Tansy Mustard
Descurainia pinnata brachycarpa
Mustard family (Brassicaceae)

Description: This circumboreal biennial or annual plant is –2' tall. It branches sparingly and is more or less erect. The round stems are covered with short glandular hairs. Young plants consist of a low rosette of basal leaves spanning 4-8" across, from which there develops during the spring a flowering stalk with alternate leaves. These cauline leaves are up to 8" long and 4" across. They are double or triple pinnately lobed and glabrous or slightly pubescent. The narrow lobes are oblong to oblanceolate, providing the cauline leaves with a fern-like appearance; the lobes become more narrow in the upper cauline leaves. The basal leaves are quite similar to the lower and middle cauline leaves in appearance. The foliage of Tansy Mustard is usually some shade of green. The petioles of the leaves are rather long, although they become progressively shorter as the cauline leaves ascend the stems. 

The upper stems terminate in racemes of flowers about 2-12" in length. The small yellow flowers bloom in whorls at the apex of each raceme, while the siliques (slender seedpods) develop below. Each flower spans about 1/8" across, consisting of 4 pale yellow petals, 4 green sepals, 6 stamens with yellow anthers, and a pistil with a stout style. The petals are about the same length as the sepals; they are both oblong-lanceolate. The blooming period occurs from mid- to late spring and lasts about 2 months. There is no noticeable floral scent. Each flower is replaced by a cylindrical silique that is about 1/3" long. This silique contains two rows of tiny seeds that are separated by a fine membrane. The spreading pedicels of the siliques (or flowers) are about " long when they are fully mature; the siliques angle upward from their pedicels and are more ascending. The tiny seeds are somewhat flattened, oblongoid or ovoid, and some shade orange-brown. They are small enough to be blown about by the wind. The root system consists of a stout taproot. This plant spreads by reseeding itself and often forms loose colonies.
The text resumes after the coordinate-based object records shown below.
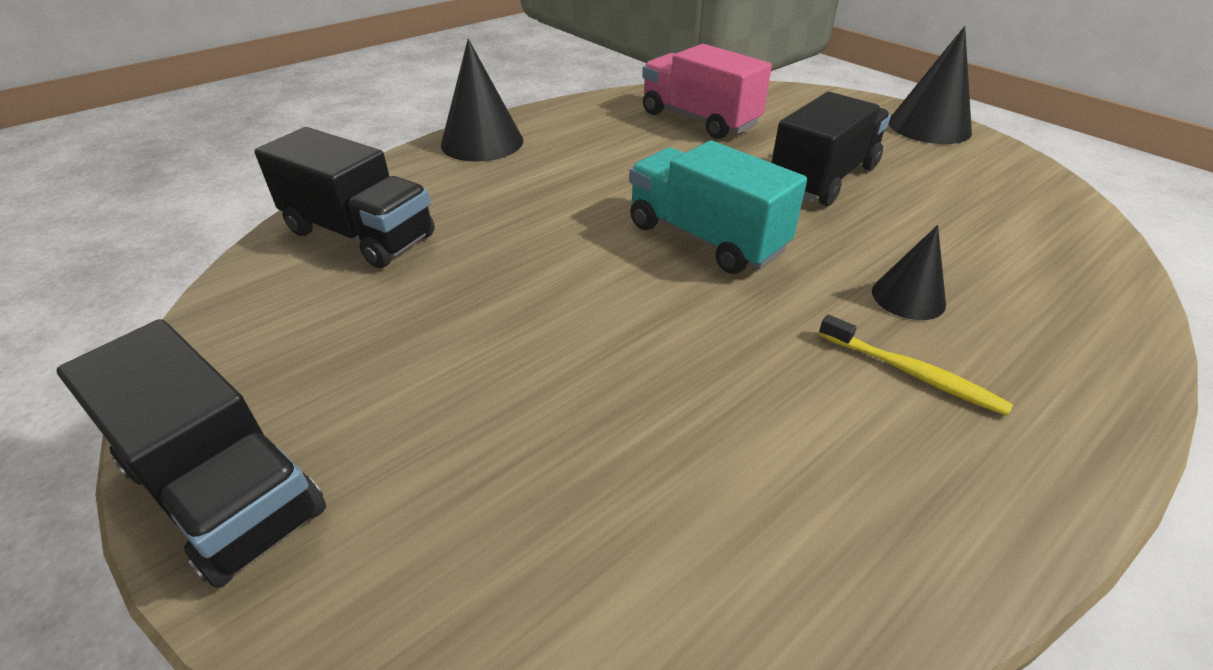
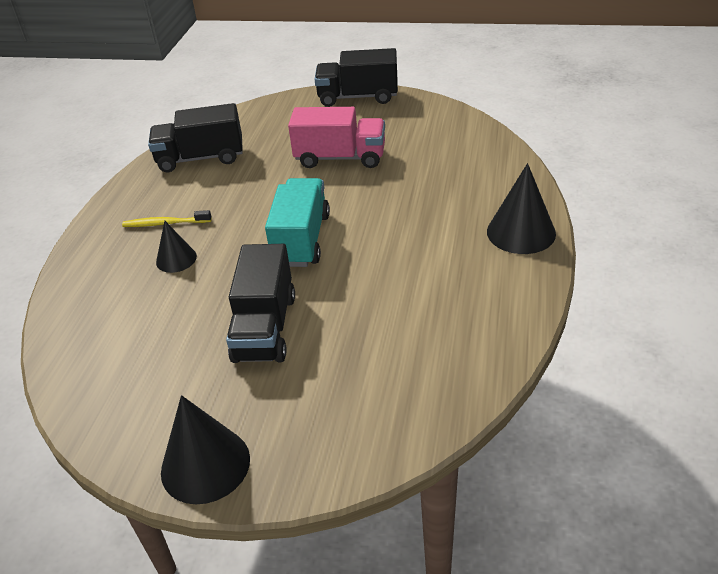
camera: 145 degrees right, 0 degrees up
(360, 234) = (466, 156): black truck -> black truck (201, 158)
(699, 120) = (413, 347): pink truck -> pink truck (340, 158)
(705, 238) = (301, 240): turquoise truck -> turquoise truck turned 90 degrees counterclockwise

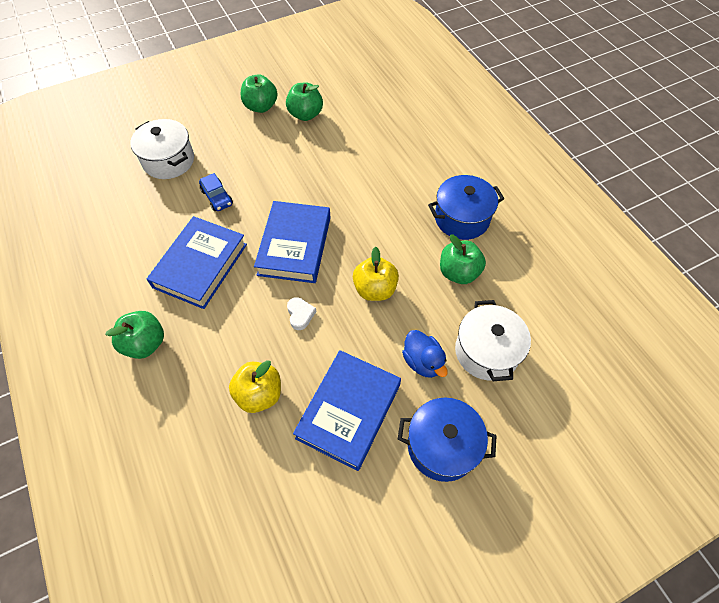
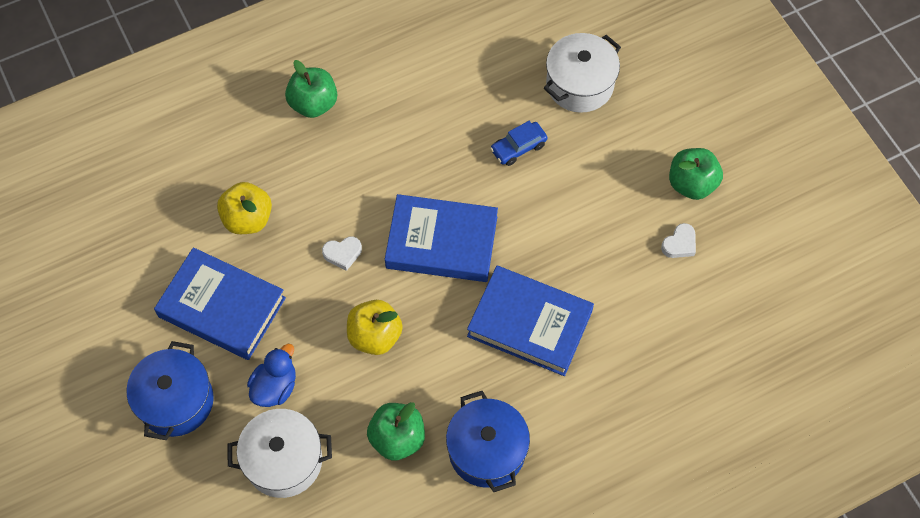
camera: 90 degrees right, 5 degrees up
(200, 265) = (413, 143): blue book -> blue book (529, 324)
(305, 114) = (679, 244): green apple -> white heart
(423, 361) = (275, 387): blue duck -> blue duck turned 150 degrees clockwise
Cultivation: Tansy Mustard is typically found in full sun, mesic to dry conditions, and sterile soil that is sandy or gravelly. It also grows readily in fertile soil in open disturbed areas, in which case the plants will be larger in size.

Range & Habitat: Tansy Mustard is an occasional plant that is widely distributed in central and northern Illinois; it less common or absent in many areas of southern Illinois (see Distribution Map). However, along railroads, this plant is rather common. It is native to both the Old World and New World (including Illinois); some local populations in disturbed areas may be adventive from Eurasia. Habitats include gravelly prairies, sandstone and limestone glades, rocky bluffs and cliffs, areas along roads and railroads (including the ballast), fields, and sterile waste areas. Disturbed areas are preferred, although this plant also occurs in higher quality natural habitats.
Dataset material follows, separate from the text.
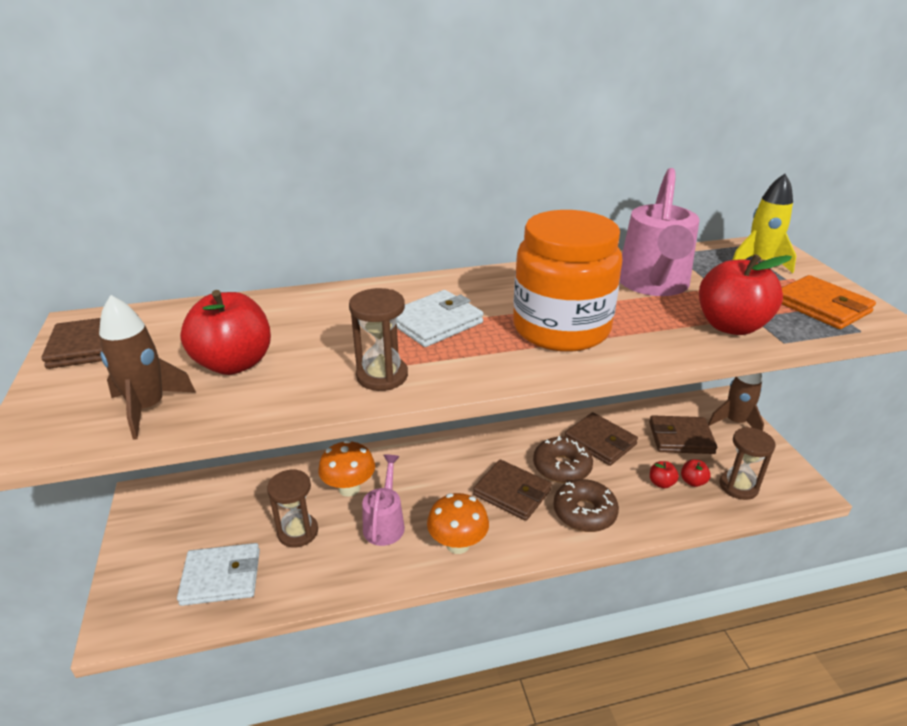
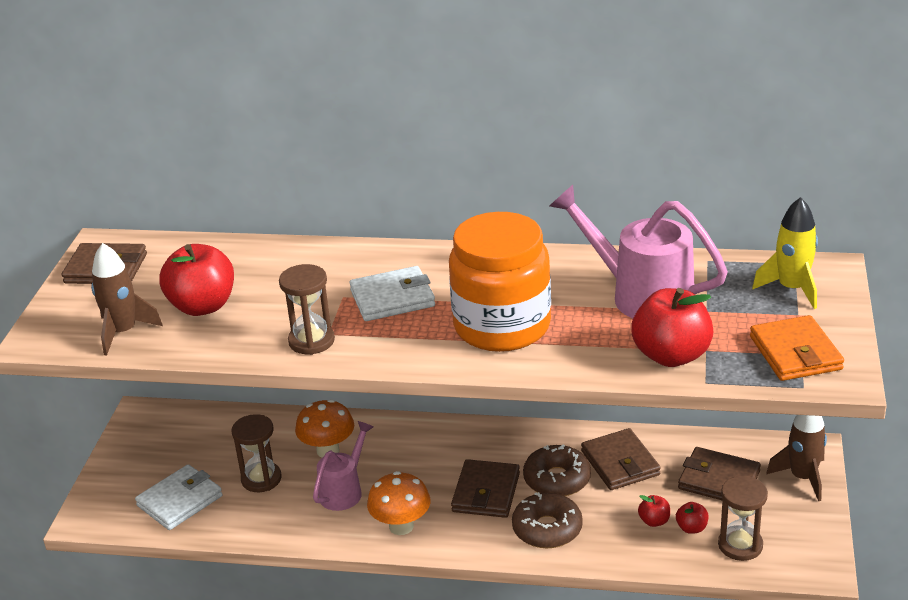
camera: 25 degrees right, 0 degrees up
(221, 577) = (180, 501): white wallet -> white wallet turned 60 degrees counterclockwise
(512, 493) = (486, 492): brown wallet -> brown wallet turned 45 degrees clockwise
(653, 285) = (642, 295): pink watering can -> pink watering can turned 90 degrees clockwise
Faunal Associations: The nectar and pollen of the flowers attract Syrphid flies and possibly other insects. The caterpillars of the butterflies Pieris rapae (Cabbage White), Pontia protodice (Checkered White), and Anthocharis midea (Falcate Orangetip) feed on the foliage. Little is known about this plant's relationships to birds and mammalian herbivores in the Eastern states; however, in the drier Western states various species of quail eat the seedpods, while Bighorn Sheep, elk, and mule deer eat the foliage sparingly. The foliage is somewhat toxic to horses and cattle; it can cause blindness, staggering, and paralysis of the tongue if consumed in large quantities over a sufficiently long period of time. Sheep and goats are more immune to the toxic properties of the foliage. Because the tiny seeds become sticky when wet, it is possible that they are transported by the feathers of birds, the fur of animals, and the shoes of humans.

Photographic Location: Gravelly areas along railroads in Urbana and Savoy, Illinois.

Comments: Tansy Mustard is one of the earliest plants to bloom along railroads, although it is usually rather small-sized and inconspicuous. It is somewhat similar in appearance to the adventive Descurainia sophia (Flixweed), and differs from this latter plant by its greener foliage, earlier bloom, and the shape of its siliques, which are broader (about 1.5 mm. in diameter) and shorter (about 1/3" in length). Flixweed has greyish blue foliage and a tendency to bloom later. Its siliques are narrower (about 1.0 mm. in diameter) and longer (about 1" in length). While the seeds of Tansy Mustard are arranged in two rows in each silique, the seeds of Flixweed are arranged in a single row. The typical variety of Tansy Mustard doesn't occur in Illinois; it has longer seedpods.